On Snapchat

My parents refer to Snapchat as the “sexting app,” but no one I know uses it to share photos of their nether regions. The app, which allows people to send self-destructing picture and video messages to their friends, is for me a G-rated destination. Its bright yellow icon features a faceless ghost that greets me each time I unlock my iPhone.

Towards the end of 2011, my friend Lauren told me to download Snapchat. The two of us met in Ecuador four summers ago on the sort of volunteer trip that some students use as fodder for their college essays. Lauren and I talked for hours every day—under the stars in the Andes, on the beaches of the Galapagos Islands, in the streets of Quito. After four weeks, we hugged goodbye beside a baggage claim carousel in Miami.

From then on, we were separated by two thousand miles. But with Snapchat, her smiling face was often just a tap-and-hold away. I don’t remember any of her photos in great detail. Every picture shared on Snapchat vanishes into the cloud after ten seconds or less.

I’ve often wondered why Snapchat’s mascot is a faceless ghost. Maybe it’s because when a friend sends me a self-destructing photo, all I’m left with is the spirit of the image they shared. Faraway friends pop in and out of my life through my Snapchat screen. Five seconds here, ten seconds there—ghost-like in their ephemerality.

On Snapchat, Lauren and I shared stupid little moments that didn’t merit the permanence of a regular photograph. No individual photo was all that important. But collectively, they painted a portrait of outlives. For almost a year, she was the only person I knew who was using the app. We were able to keep in touch without really having to say anything at all.

More and more of my friends started using Snapchat around the time I started college. Every week, I’d get a notification telling me that someone I knew had created an account. The app was no longer just a little world for Lauren and me.
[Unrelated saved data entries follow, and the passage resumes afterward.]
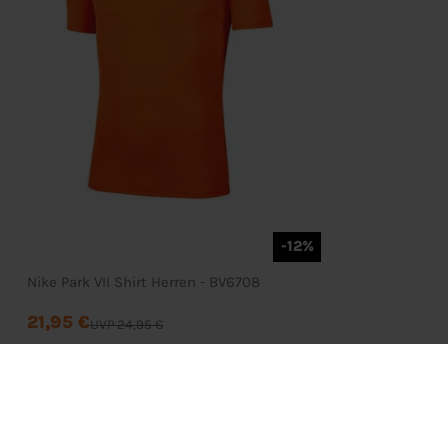
-12%
Nike Park VII Shirt Herren - BV6708
21,95 €
UVP 24,95 €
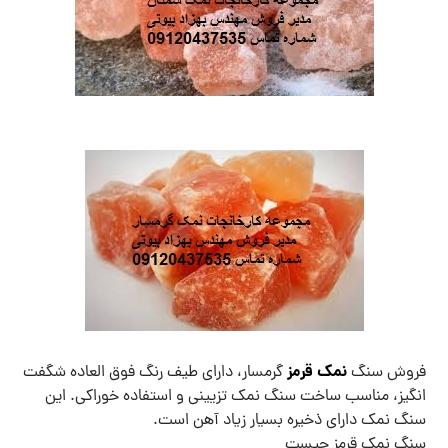
نمک قرمز
فروش سنگ
گرمسار، دارای طیف رنگ فوق العاده شگفت
انگیز، مناسب ساخت سنگ نمک تزیینی و استفاده خوراکی. این
سنگ نمک دارای ذخیره بسیار زیاد آهن است.
سنگ نمک قرمز چیست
It quickly filled with the ghosts of my other friends.

Snapchat seems counterintuitive because we’re so used to photos that are made to last. But it’s only within the last few decades that photography has become a routine part of the human experience. Cameras would seem like black magic to anyone who lived before the nineteenth century. Some cultures still believe that a photo can steal your soul.
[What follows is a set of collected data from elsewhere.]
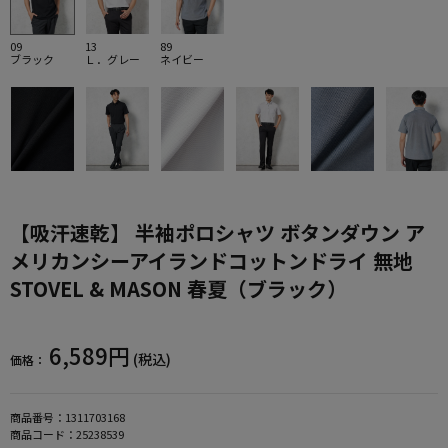
09
13
89
ブラック
Ｌ．グレー
ネイビー
【吸汗速乾】 半袖ポロシャツ ボタンダウン ア
メリカンシーアイランドコットンドライ 無地
STOVEL & MASON 春夏（ブラック）
6,589円
(税込)
価格：
商品番号：
1311703168
商品コード：
25238539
This belief isn’t all that surprising. Most things in everyday life are ephemeral. You can trust that your every word won’t be recorded. No one will remember in great detail the things you said or did today. Snapchat makes photographs act more like our memories—vivid in the moment, but fragile in the long term. The impermanence is freeing.

The paradox of Snapchat is that it makes photos more ephemeral, but also more demanding of my attention. The app imposes scarcity in an age when digital memory is abundant. I don’t want to look away from a picture if I know I only have a few seconds to catch a glimpse.